Still life with camera
Works leave viewer asking: Is that a photo or painting?
by Steve Bennett, S.A. LIFE
A House Made of Food: Bread House is included in photographer David Halliday’s exhibition ”Culinary Delights” at the San Antonio Museum of Art.
Warm light falls on an old country table, illuminating a bowl full of eggs and grapes in soothing earthy tones. It is a tranquil scene, artfully and painstakingly arranged, sensual, sublime.
“It’s like an Old Master painting, Caravaggio or something,” says David Rubin almost reverentially as if he’s in church.
Perhaps Rubin, who is curator of contemporary art at the San Antonio Museum of Art, resorts to devout or deferential as a default mode in this, his Jones Avenue temple. But the work of New Orleans photographer David Halliday does have a way of inviting a viewer in for quiet, prayerful contemplation.
Rubin has gathered 31 of Halliday”s images of edibles — highly orchestrated scenes of fruits, vegetables, eggs, fish, dated 1995 to 2007 — in an exquisitely gorgeous exhibition titled “Culinary Delights”.
No one will long mistake the silver gelatin print titled Uva/Uovu (Grapes/ Eggs) for anything but a photograph. Yet there is that fleeting moment of first encounter, in which the mind’s eye clicks like a camera shutter and the brain registers its sepia tones, when you wonder just how this magical image was made.
“I’m certainly not trying to make paintings, although I do look at a lot of paintings,” says Halliday, 51, who is originally from upstate New York but moved to the Crescent City in 1991 — as a chef. “I see them (his food subjects) as beautiful, intimate objects and treat them that way. I do objectify them … I try to focus on the content before the medium, but I want the viewer to ask, as a secondary question, ”Is that a photograph or a drawing?””
Not all is muted and mock-masterful here. Rubin compares Still Life With Durian Fruit, with its pinwheel of bananas and spiky and oblong shapes, to Brancusi’s modernist sculpture. Halliday’s 2000 series of shadowbox images — he placed objects inside an antique Italian cookie jar — arc not only “anthropomorphic,” Rubin says (check out Cauliflower) but “sort of Joseph Cornell.”
A Cutting Image: Ordinary objects create an extraordinary scene of juxtaposition in Fish Heads and Pumpkins(2007).
“Once the objects went into that box they became specimens,” Halliday says. “It was almost like Alice through the looking glass.”
More recently, Halliday, who shoots on film (although he computer- edits, comparing the process to a traditional dark room), has devoted energy to eye-popping color.
Fish Heads and Pumpkins (the artist has a great sense of juxtaposition; we also get Zucchini and Tangerines and Lemon and Black Olive) is like a scene of devastation after a battle: severed fish heads, barbed and bloodied, chunks of smashed pumpkin, guts revealed.

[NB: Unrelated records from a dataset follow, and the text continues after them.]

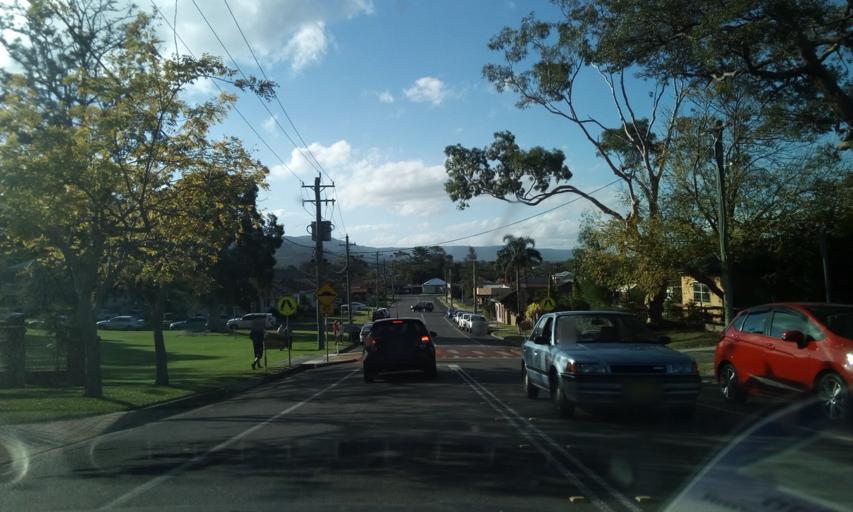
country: AU
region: New South Wales
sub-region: Wollongong
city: Fairy Meadow
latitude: -34.3989
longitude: 150.8868
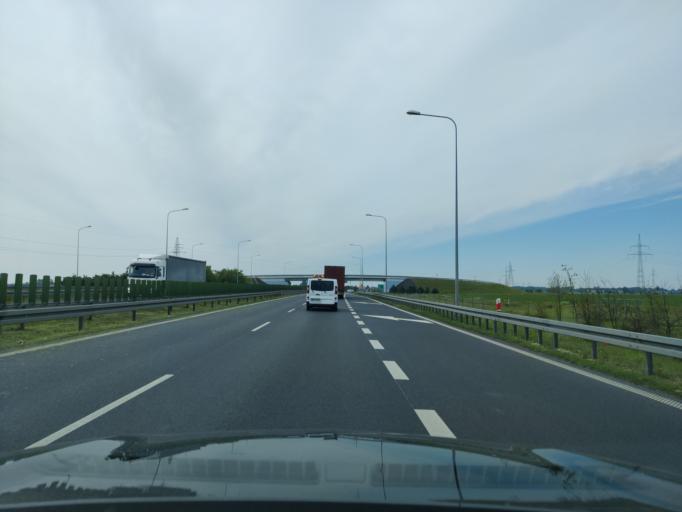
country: PL
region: Greater Poland Voivodeship
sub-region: Powiat poznanski
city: Komorniki
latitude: 52.3455
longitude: 16.7545
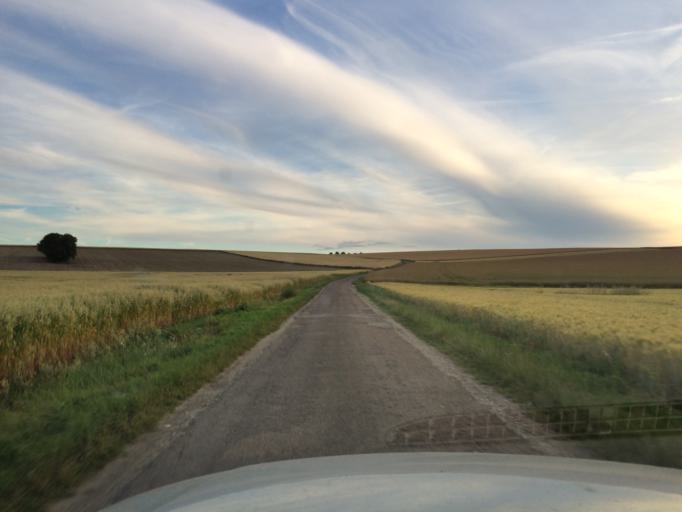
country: FR
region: Bourgogne
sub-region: Departement de l'Yonne
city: Aillant-sur-Tholon
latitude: 47.8604
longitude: 3.3832
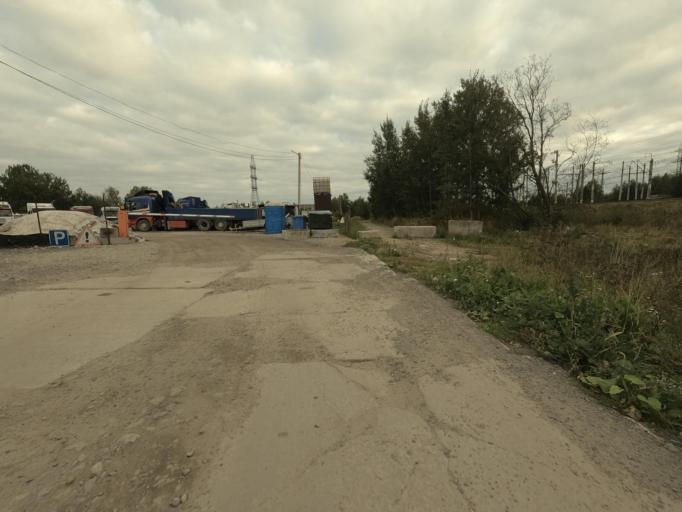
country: RU
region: St.-Petersburg
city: Petro-Slavyanka
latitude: 59.8220
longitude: 30.5275
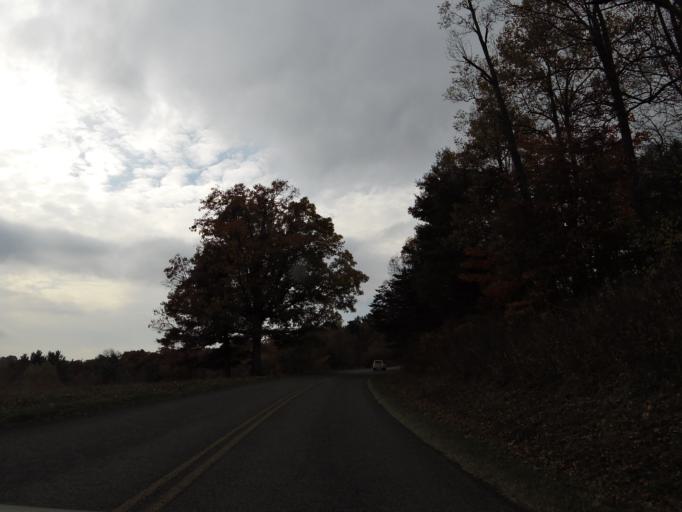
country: US
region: Virginia
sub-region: Carroll County
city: Woodlawn
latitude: 36.6068
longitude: -80.8057
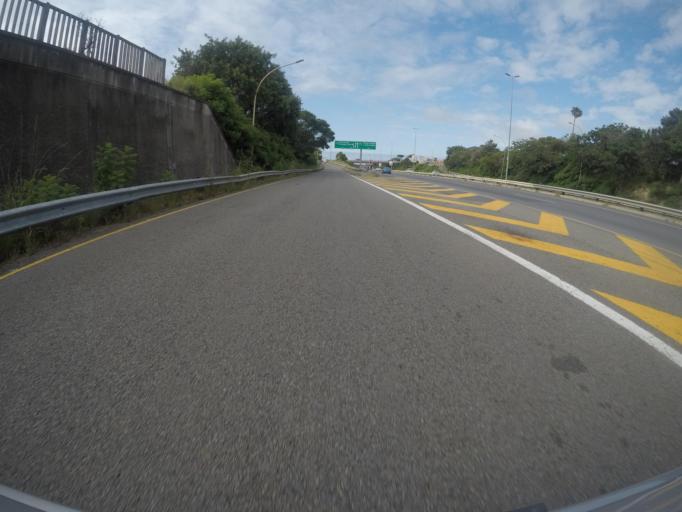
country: ZA
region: Eastern Cape
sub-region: Buffalo City Metropolitan Municipality
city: East London
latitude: -32.9912
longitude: 27.9191
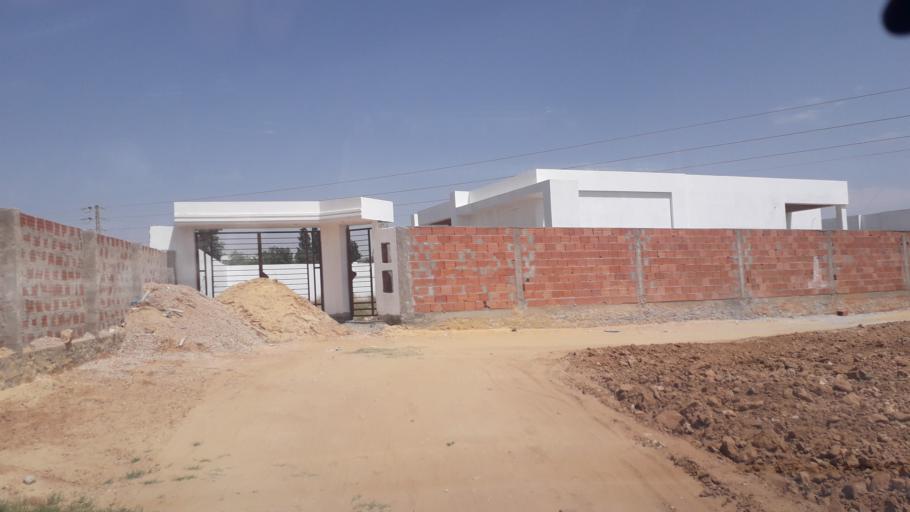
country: TN
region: Safaqis
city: Al Qarmadah
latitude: 34.8345
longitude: 10.7663
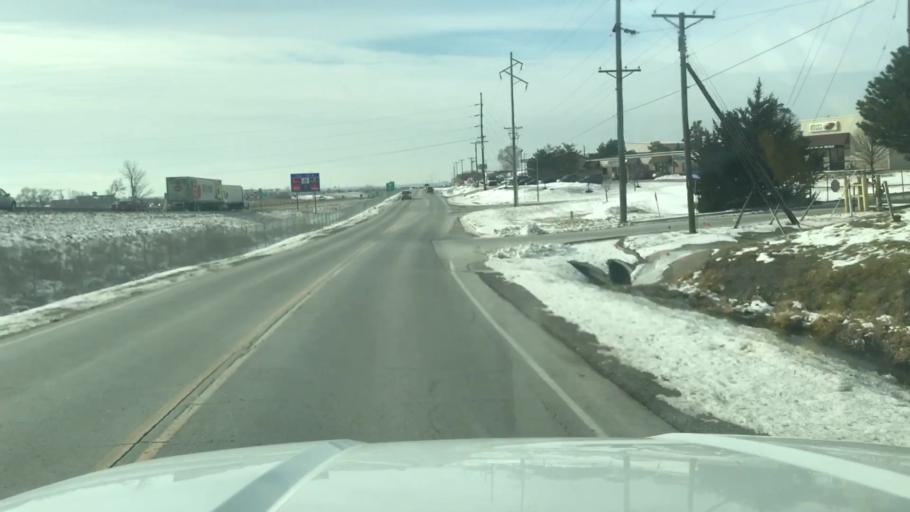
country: US
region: Missouri
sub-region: Clay County
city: Liberty
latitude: 39.2523
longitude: -94.4513
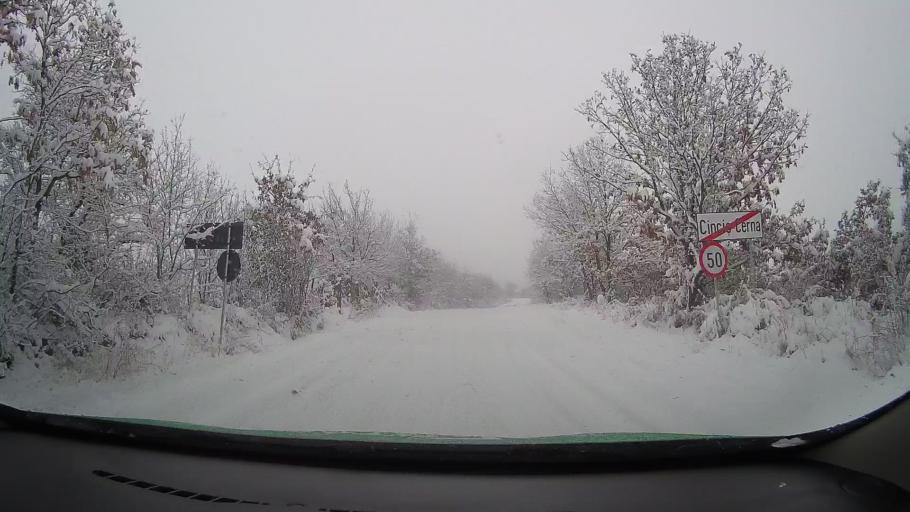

An evil paring knife lurks in the background.
And is there something sexual about Carrots, Crossed (carrot afterglow) and Yellow Squash (vegetable orgy)? Right, probably not.
Halliday, who studied photography in the late ”70s at the prestigious Newhouse School at Syracuse University, gave up the camera for the kitchen in the ’80s.
“I was in the photo-journalism program and wasn”t really suited for it,” he says of college. “I went to New York to look for a job, and it ended up being in a kitchen.”
He made the move to New Orleans nearly 20 years ago at the behest of a friend to work at the award-winning Bistro Maison de Ville in the French Quarter.
According to Rubin, that same year, Halliday came across a scene of stacked hatboxes in a Victorian home that the artist recalls as “romantic unto itself” and felt compelled to document it.
Of the earliest image in “Culinary Delights”, 1995’s Banana (Diptych), a two-panel sepia-toned view of a bunch of bananas on a long stalk, presented horizontally, Halliday recalls saying to himself, ” ”I’m just going to photograph those bananas.” That’s all there was to it.”
Since 1992, the artist has had exhibitions at galleries in New York, San Francisco, New Orleans and Atlanta. His portfolio also includes portraits — nudes, landscapes and still-lifes of objects other than porcini and octopi.
Octopus, a box series shot in “Culinary Delights”, haunts. Like almost every image in the exhibition, it has more to do with art than eating. (In fact, only one image here — 2007’s Five Fish — seems suitable for the cover of Saveur or Food & Wine). Unlike the photographer himself, the work emerges from an artistic tradition rather than the kitchen.